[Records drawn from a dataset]
══════════════════════════════
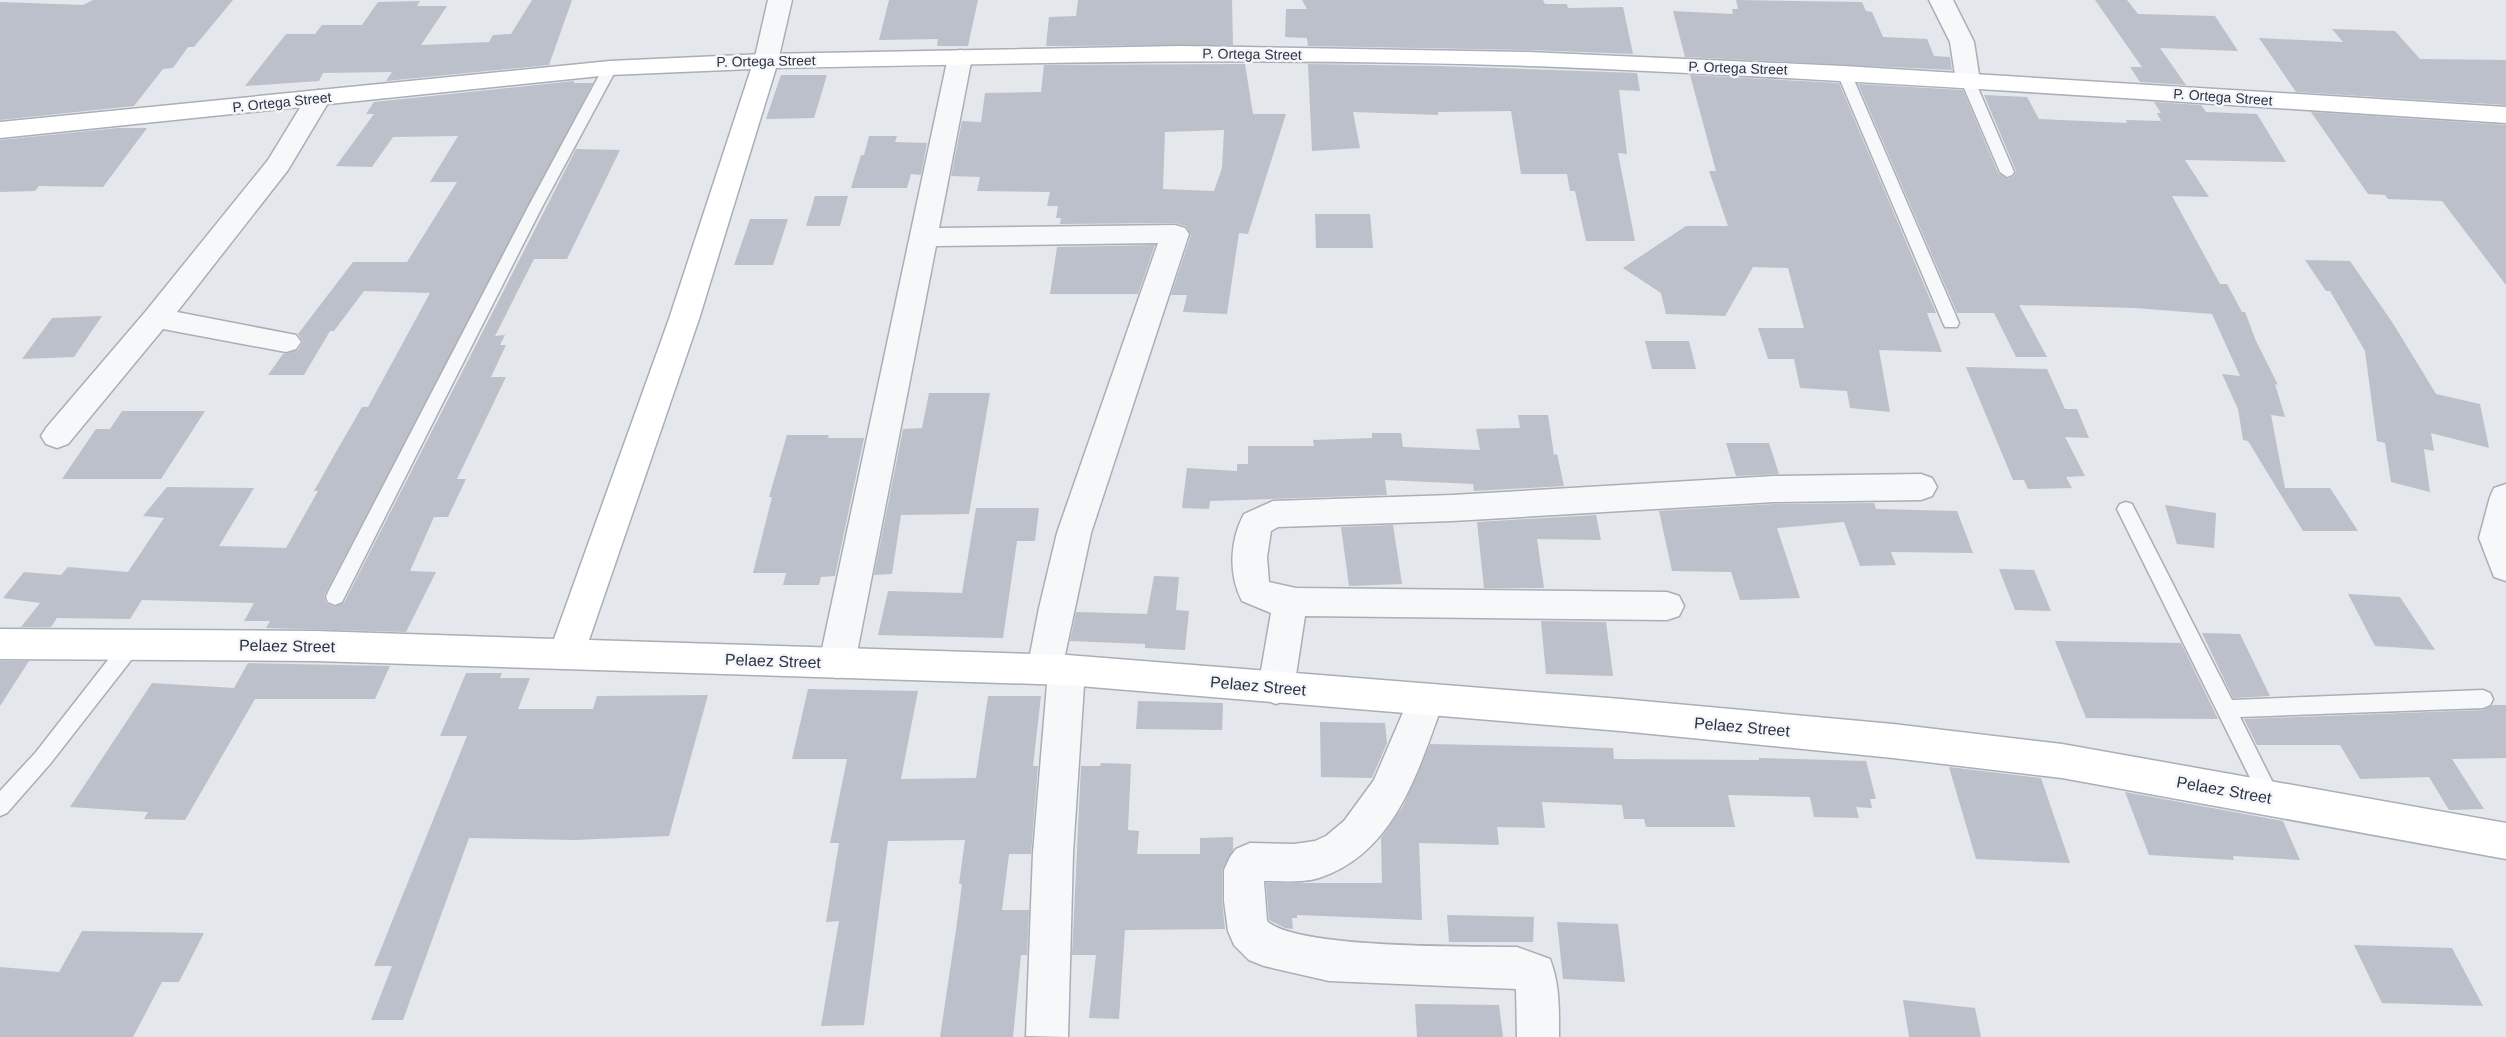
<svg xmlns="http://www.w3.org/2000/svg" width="2506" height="1037" viewBox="0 0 2506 1037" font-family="Arial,sans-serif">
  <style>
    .building { fill: #bbc0ca; fill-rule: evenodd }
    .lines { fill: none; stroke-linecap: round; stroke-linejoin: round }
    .lane-casing { stroke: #a9aeb7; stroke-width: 3 }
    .street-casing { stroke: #a9aeb7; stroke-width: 3 }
    .secondary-casing { stroke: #a9aeb7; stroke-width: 3 }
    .lane { fill: #f7f8fa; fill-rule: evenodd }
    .street { fill: #f7f8fa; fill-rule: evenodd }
    .secondary { fill: #fff; fill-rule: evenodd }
    .labels { text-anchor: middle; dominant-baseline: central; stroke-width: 5; stroke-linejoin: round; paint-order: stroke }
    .far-street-label { font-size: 14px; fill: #2b3445; stroke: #f4f6f9 }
    .street-label { font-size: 16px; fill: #2b3445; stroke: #f4f6f9 }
  </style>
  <rect width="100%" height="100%" fill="#e4e7ec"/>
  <g class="building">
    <polygon points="93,0 233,0 194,47 188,47 173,68 163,69 134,106 0,120 0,2 83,5"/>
    <polygon points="532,0 572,0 549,65 386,81 392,72 323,73 319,81 245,86 286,34 315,34 322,25 362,25 378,2 420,1 417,6 447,6 421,45 489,42 493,35 511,34"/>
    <polygon points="889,0 978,0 968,46 937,46 938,39 879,40"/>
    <polygon points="1078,0 1232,0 1233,45 1046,46 1049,17 1076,16"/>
    <polygon points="1302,0 1543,0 1545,4 1567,4 1568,8 1623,7 1633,54 1529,50 1308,46 1307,38 1285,37 1286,9 1307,9"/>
    <polygon points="1736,0 1862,2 1866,11 1872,12 1883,37 1927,39 1934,56 1950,57 1952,70 1685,57 1673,11 1733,14 1732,9 1738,9"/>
    <polygon points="2095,0 2127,0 2138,14 2215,16 2238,51 2160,48 2186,85 2140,82 2130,67 2142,67"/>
    <polygon points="2332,29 2395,31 2420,59 2506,60 2506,105 2296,92 2259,38 2343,42"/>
    <path d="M 1245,64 L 1253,114 L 1286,114 L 1248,234 L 1239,233 L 1227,314 L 1183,312 L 1187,295 L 1171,295 L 1191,235 L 1186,226 L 1175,223 L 1060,224 L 1061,218 L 1056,218 L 1058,206 L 1047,206 L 1050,192 L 977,191 L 980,177 L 951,176 L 962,121 L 981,122 L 985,93 L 1041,92 L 1044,65 ZM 1224,130 L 1222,168 L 1214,191 L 1163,189 L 1165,132 Z"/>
    <polygon points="1308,64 1438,66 1637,73 1640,91 1619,90 1627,154 1618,153 1635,241 1586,241 1575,191 1570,191 1567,174 1521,174 1511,111 1438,112 1438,115 1353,112 1360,148 1312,151"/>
    <polygon points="781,75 827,75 814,118 766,119"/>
    <polygon points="1690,75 1839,83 1936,313 1927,313 1942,352 1879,350 1890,412 1850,408 1847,391 1800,388 1794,359 1768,359 1758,328 1804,328 1788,268 1753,267 1725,316 1666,314 1661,293 1623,268 1686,226 1728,226 1709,171 1716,171"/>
    <polygon points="574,81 574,83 593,83 324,596 326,603 334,607 344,603 576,149 620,150 567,259 534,259 495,336 505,335 500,345 506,345 491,377 506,377 457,479 466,479 448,517 434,517 410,571 436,572 406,632 266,628 270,621 244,621 254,603 142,600 130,619 57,618 51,627 21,627 40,603 3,598 24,572 61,575 68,567 128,572 164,518 143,516 167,487 254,488 219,546 286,548 318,491 314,491 336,452 362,407 368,407 430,293 364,291 334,331 330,331 304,375 268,375 283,354 298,350 303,342 298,334 353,262 407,262 457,182 430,182 458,136 393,137 372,167 336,166 374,114 366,114 374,102"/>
    <polygon points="1858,84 1963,90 1998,173 2008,179 2014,176 2016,171 1984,95 2027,97 2039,119 2127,123 2126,120 2161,121 2157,113 2161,113 2154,102 2201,105 2206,112 2257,114 2286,162 2185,160 2209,197 2172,196 2220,284 2227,284 2242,312 2245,312 2256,341 2278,385 2275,384 2285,417 2271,415 2285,488 2330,488 2358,531 2303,531 2248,441 2243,440 2238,409 2222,374 2240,376 2212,314 2135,308 2019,305 2047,357 2016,357 1994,313 1957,313"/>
    <polygon points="2311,112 2506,125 2506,285 2442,201 2388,199 2385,195 2368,194"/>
    <polygon points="118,128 147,128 103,187 39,186 35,191 0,192 0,140"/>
    <polygon points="869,136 897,136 895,142 927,143 921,175 911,174 907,188 851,188 861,155 864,155"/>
    <polygon points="815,196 848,196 840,226 806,226"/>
    <polygon points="1315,214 1370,214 1373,248 1316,248"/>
    <polygon points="750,219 788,219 773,265 734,265"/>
    <polygon points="1155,245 1138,294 1050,294 1057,247"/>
    <polygon points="2305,260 2350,261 2394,325 2436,394 2480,404 2489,448 2431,433 2434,451 2424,449 2430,492 2391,482 2385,443 2377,441 2365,351 2330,291 2326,291"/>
    <polygon points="102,316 74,357 22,359 52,318"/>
    <polygon points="1645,341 1689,341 1696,369 1652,369"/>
    <polygon points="1966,367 2047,369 2065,409 2077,409 2089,438 2065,437 2085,476 2066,477 2072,488 2028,489 2024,480 2013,480"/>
    <polygon points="929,393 990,393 969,514 901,515 892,574 874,575 903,429 922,428"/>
    <polygon points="122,411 205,411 161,479 62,479 96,429 110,429"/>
    <polygon points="1518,415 1548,415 1554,455 1557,454 1564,486 1474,491 1473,484 1385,480 1387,495 1210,501 1209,509 1182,508 1187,468 1237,471 1237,464 1248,464 1248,446 1314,446 1313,440 1372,438 1372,433 1401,433 1403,447 1480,450 1476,429 1520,428"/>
    <polygon points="787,435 829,435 828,438 864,438 835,576 821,577 819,585 783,585 786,573 753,573 772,497 769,497"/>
    <polygon points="1726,443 1769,443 1779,474 1736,476"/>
    <polygon points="1874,503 1876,509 1957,511 1973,553 1891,552 1896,565 1860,566 1844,522 1777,528 1800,598 1740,600 1731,572 1672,571 1659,511 1774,504"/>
    <polygon points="2165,505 2216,513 2214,548 2177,544"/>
    <polygon points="976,508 1039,508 1035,541 1017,541 1003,638 878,635 888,591 962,593"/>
    <polygon points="1596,515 1601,540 1537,539 1544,588 1484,588 1477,522"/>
    <polygon points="1393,525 1402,584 1349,586 1341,527"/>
    <polygon points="1999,569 2034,570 2051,611 2015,610"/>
    <polygon points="1154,576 1179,577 1176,610 1189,611 1185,650 1145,648 1145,644 1070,641 1076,612 1147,614"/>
    <polygon points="2348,594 2400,597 2435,650 2375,646"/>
    <polygon points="1541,621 1606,622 1613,676 1546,674"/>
    <polygon points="2202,633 2240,634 2270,696 2233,698"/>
    <polygon points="2055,641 2181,643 2218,719 2086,718"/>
    <polygon points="0,661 29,661 0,706"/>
    <polygon points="248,663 390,666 375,699 255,699 185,820 144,819 148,812 70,807 152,683 234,688"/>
    <polygon points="466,673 502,673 500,678 530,678 518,709 593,709 597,696 708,695 669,836 574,840 469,838 403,1020 371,1020 392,966 374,966 467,736 440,736"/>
    <polygon points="808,689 918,691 901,779 976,778 988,696 1041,696 1033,766 1038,766 1031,854 1009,854 1002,910 1029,910 1027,955 1021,955 1013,1037 940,1037 956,930 962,884 959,884 965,840 888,841 864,1025 821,1026 839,921 826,922 839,843 830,843 847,759 792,759"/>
    <polygon points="1138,701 1223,703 1222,730 1136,729"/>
    <polygon points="2493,705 2506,705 2506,758 2452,759 2484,809 2449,810 2429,777 2360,779 2340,745 2257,745 2244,719 2483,710"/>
    <polygon points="1320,722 1385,723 1387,743 1372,778 1321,777"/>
    <polygon points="1430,744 1613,748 1614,759 1759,760 1759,758 1866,761 1876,799 1870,799 1872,808 1856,807 1859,818 1814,817 1810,797 1728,795 1735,827 1646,827 1644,819 1624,819 1622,805 1542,802 1545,828 1497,827 1499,845 1419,843 1422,920 1297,915 1297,918 1292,918 1293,929 1285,928 1269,920 1266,883 1382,883 1381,838 1403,806"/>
    <polygon points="1101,763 1131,764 1128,830 1139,831 1137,854 1200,854 1200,838 1233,837 1233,850 1222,870 1222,901 1225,929 1125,930 1119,1019 1089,1018 1096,955 1072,955 1081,766 1100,766"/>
    <polygon points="1949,767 2041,778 2070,863 1976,859"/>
    <polygon points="2125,792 2283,821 2300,860 2233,856 2234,860 2149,855"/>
    <polygon points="1447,915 1534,917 1533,942 1449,942"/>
    <polygon points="1557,922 1618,924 1625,982 1563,979"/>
    <polygon points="82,931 204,933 179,982 162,982 133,1037 0,1037 0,967 59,972"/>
    <polygon points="2354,945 2452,948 2483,1006 2382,1003"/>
    <polygon points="1903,1000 1975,1008 1981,1037 1909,1037"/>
    <polygon points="1415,1004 1499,1005 1503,1037 1417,1037"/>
  </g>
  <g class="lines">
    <defs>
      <g id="lane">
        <polygon points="610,64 617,68 541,209 342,602 335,605 328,602 326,597 328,592 527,209 603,68"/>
        <polygon points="1844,69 1851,73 1959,323 1957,327 1945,327 1943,323 1837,73"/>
        <polygon points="1968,77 1975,81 2014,172 2012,175 2007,177 2000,172 1961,81"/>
        <polygon points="2126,502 2132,504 2232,700 2483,690 2490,693 2493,699 2490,705 2483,708 2240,717 2281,799 2278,806 2271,809 2264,806 2117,509 2120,504"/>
        <polygon points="132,636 139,638 142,644 139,650 50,764 7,813 0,816 0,791 36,752 125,638"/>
      </g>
      <g id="street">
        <polygon points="768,0 792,0 778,61 775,66 766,68 757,66 754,61"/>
        <polygon points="1929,0 1953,0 1974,42 1980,81 1977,86 1968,88 1959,86 1956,81 1950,42"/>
        <polygon points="960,50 969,52 972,57 939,228 1175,225 1185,228 1189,234 1091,533 1065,655 1080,659 1085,670 1073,853 1068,1037 1026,1036 1033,853 1047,684 1032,681 1027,670 1039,608 1057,533 1158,243 936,246 855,663 850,674 837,678 824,674 819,663 948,57 951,52"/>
        <polygon points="318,90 327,93 331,98 288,170 177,312 296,335 301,342 296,349 286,352 163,329 68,444 57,448 46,444 41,436 46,428 146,311 268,160 309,93"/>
        <path d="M 1921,474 L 1932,478 L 1937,487 L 1932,496 L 1921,500 L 1774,502 L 1452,521 L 1278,527 L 1271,531 L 1267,557 L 1269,582 L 1296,588 L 1667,592 L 1679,596 L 1684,606 L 1679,616 L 1667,620 L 1305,616 L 1294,688 L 1289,699 L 1276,704 L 1263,699 L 1258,688 L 1271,613 L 1242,601 C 1228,574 1230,540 1244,514 L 1273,501 L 1452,495 L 1774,476 Z"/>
        <polygon points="2506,484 2506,581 2494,577 2479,538 2490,497 2494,488"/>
        <path d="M 1426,684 L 1439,689 L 1444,700 C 1419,768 1396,853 1319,878 C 1302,883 1282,881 1264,881 L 1267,921 C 1297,949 1469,946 1517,947 L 1550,959 C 1560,985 1559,1010 1559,1037 L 1517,1037 L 1516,989 L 1329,981 L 1264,966 L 1249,960 L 1234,945 L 1228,931 L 1224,901 L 1224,870 L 1230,857 L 1236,849 L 1250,843 L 1294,844 L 1315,841 L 1326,836 L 1344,821 L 1374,780 L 1413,689 Z"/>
      </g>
      <path id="secondary" d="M 1180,46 L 1529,52 L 1844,66 L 2506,107 L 2506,123 C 2182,102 1858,79 1533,66 C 1281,57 1028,63 776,68 L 699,319 L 589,640 L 1067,655 L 1621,699 L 1893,724 L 2062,744 L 2506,823 L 2506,859 L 2062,778 L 1893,758 L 1621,731 L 1067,685 L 316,661 L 0,659 L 0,629 L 316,631 L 554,639 L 669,319 L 751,69 L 610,75 L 0,138 L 0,122 L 610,61 L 766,54 Z"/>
    </defs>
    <use href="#lane" class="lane-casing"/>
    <use href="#street" class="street-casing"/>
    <use href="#secondary" class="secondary-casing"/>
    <use href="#lane" class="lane"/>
    <use href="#street" class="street"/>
    <use href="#secondary" class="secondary"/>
  </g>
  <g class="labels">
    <g class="far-street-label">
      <text transform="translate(1252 54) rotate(1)">P. Ortega Street</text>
      <text transform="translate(766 61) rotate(-1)">P. Ortega Street</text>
      <text transform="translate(1738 68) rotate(2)">P. Ortega Street</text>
      <text transform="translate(2223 97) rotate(4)">P. Ortega Street</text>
      <text transform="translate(282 102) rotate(-6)">P. Ortega Street</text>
    </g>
    <g class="street-label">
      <text transform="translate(287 646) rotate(1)">Pelaez Street</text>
      <text transform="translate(773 661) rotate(2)">Pelaez Street</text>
      <text transform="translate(1258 686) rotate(5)">Pelaez Street</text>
      <text transform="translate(1742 727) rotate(5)">Pelaez Street</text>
      <text transform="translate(2224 790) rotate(10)">Pelaez Street</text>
    </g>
  </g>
</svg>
══════════════════════════════
• Problem statement: In the records above, the line with "14px; fill: #2b3445;" marks the start and the line with "978,0 968,46 937,46" marks the end; copy that stretch exactly, both lines included, and nothing else.

• Response area:
    .far-street-label { font-size: 14px; fill: #2b3445; stroke: #f4f6f9 }
    .street-label { font-size: 16px; fill: #2b3445; stroke: #f4f6f9 }
  </style>
  <rect width="100%" height="100%" fill="#e4e7ec"/>
  <g class="building">
    <polygon points="93,0 233,0 194,47 188,47 173,68 163,69 134,106 0,120 0,2 83,5"/>
    <polygon points="532,0 572,0 549,65 386,81 392,72 323,73 319,81 245,86 286,34 315,34 322,25 362,25 378,2 420,1 417,6 447,6 421,45 489,42 493,35 511,34"/>
    <polygon points="889,0 978,0 968,46 937,46 938,39 879,40"/>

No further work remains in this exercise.